India minister blames ‘Western dress’ for sex assaults

Politician under scrutiny after blaming victims’ clothing for alleged mass molestation incident on New Years Eve.

New Year''s eve celebrations in Banglore
The alleged assaults took place while thousands were celebrating New Year's Eve [EPA]

An Indian minister has come under fire for suggesting the “Western” way women dress was the cause of a series of alleged sex assaults on the streets of Bangalore on New Year’s Eve. 

Witnesses, including journalists from Bangalore Mirror, said they saw “mass molestations” of women during celebrations in the city centre.
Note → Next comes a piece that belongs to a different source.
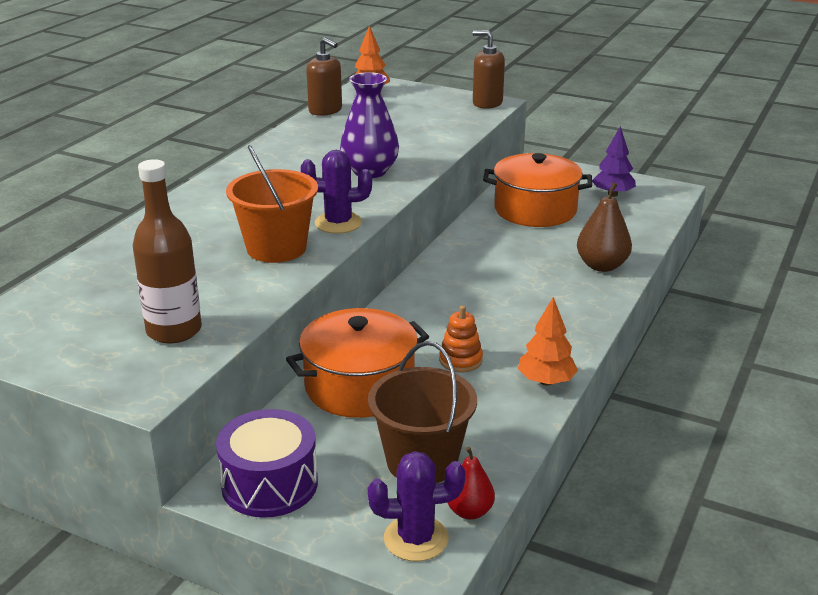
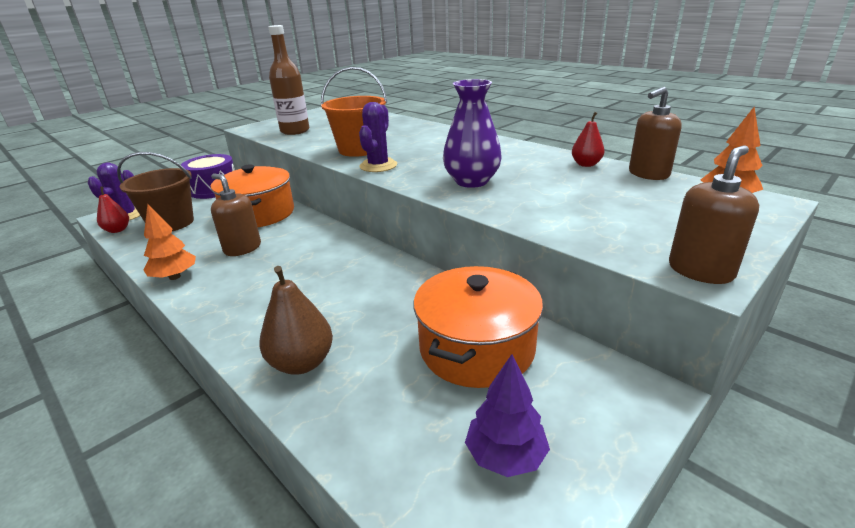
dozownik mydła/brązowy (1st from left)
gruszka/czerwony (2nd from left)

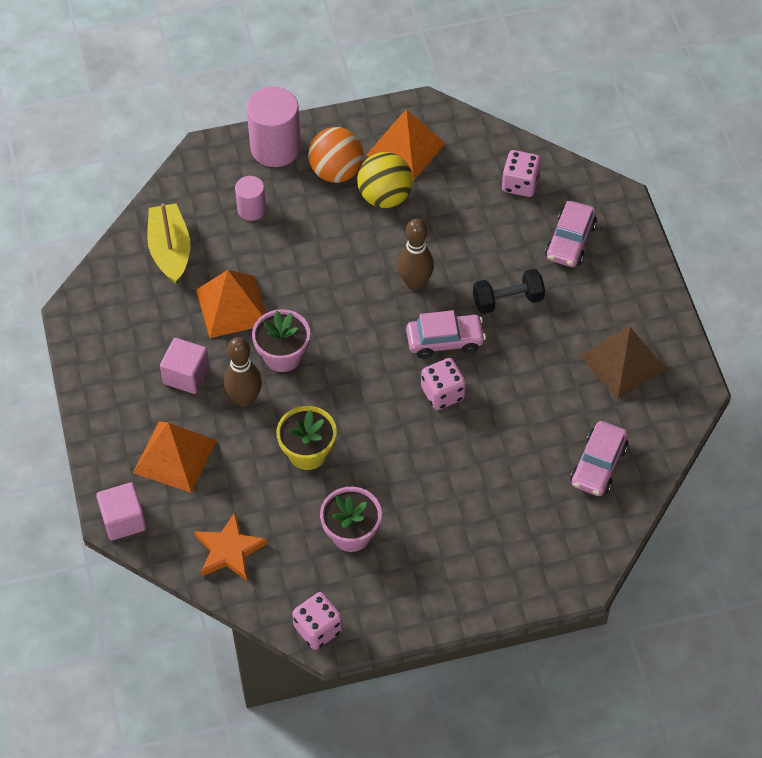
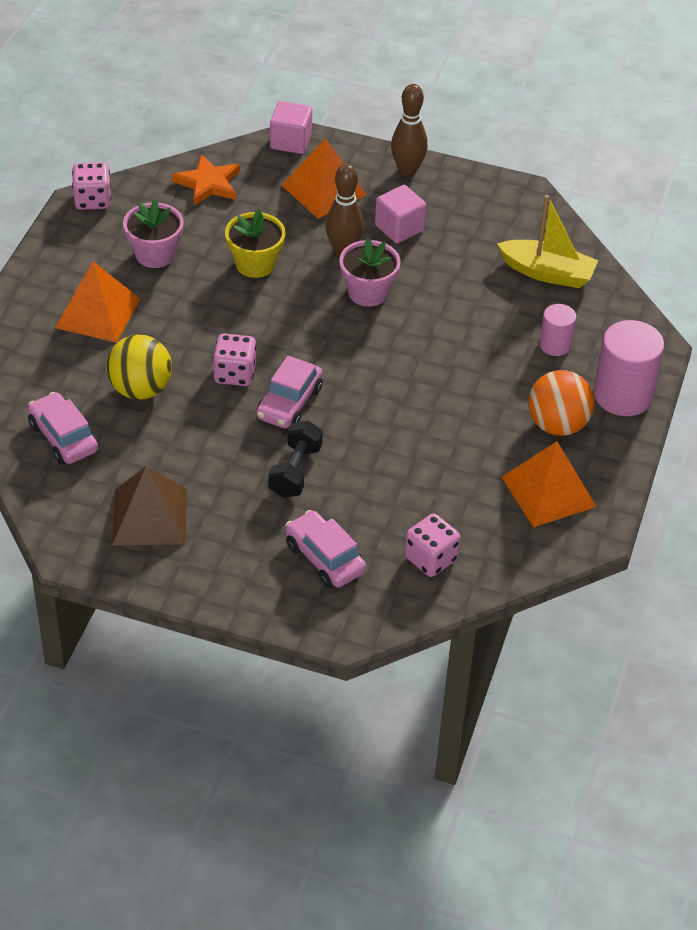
piłka/żółty
kręgiel/brązowy (2nd from left)
piramida/pomarańczowy (1st from left)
Reacting to the incident, G Parameshwara, Karnataka’s state home minister, blamed the victims for dressing in Western clothing. 

“They try to copy westerners not only in mindset but even the dressing … some girls are harassed, these kinds of things do happen.”


Police have not yet charged anyone in connection with the alleged assaults, but are searching through CCTV footage with hopes to identify the attackers. The Bangalore Mirror published a series of photos that show chaotic scenes from the night. One journalist narrated her experience in a Facebook post that has been circulated widely.

The police have claimed that they did not receive a single case of molestation or harassment. 

Malini Krishnamoorthy, a senior Bangalore police officer, has urged the public to come forward if they possess evidence in “any form”. 

The central government’s junior home minister Kiren Rijiju described Parameshwara’s claims as “irresponsible” and said they marginalised the fight against sexual assault.

Lalitha Kumaramangalam, head of India’s national commission for women, told local news that Parameshwara should apologise to the victims and step down as minister.


She questioned when Indian men will start to “respect women”.

“I want to ask this minister: are Indian men so pathetic and weak that when they see a woman in Western clothes on a day of revelry, they get out of control?”, she said.

Sexual violence against women in India rose to the forefront internationally following the death of a young woman who was gang-raped on a bus in New Delhi in December 2012.

The attack left various senior Indian politicians accused of casual misogyny. One politician, Mulayam Singh Yadav, head of Uttar Pradesh’s governing Samajwadi Party, excused the incident by saying “boys will be boys” and that “they make mistakes”.

In recent years, and after a wave of national protests, legislators have worked to implement anti-rape laws to protect women and children alike.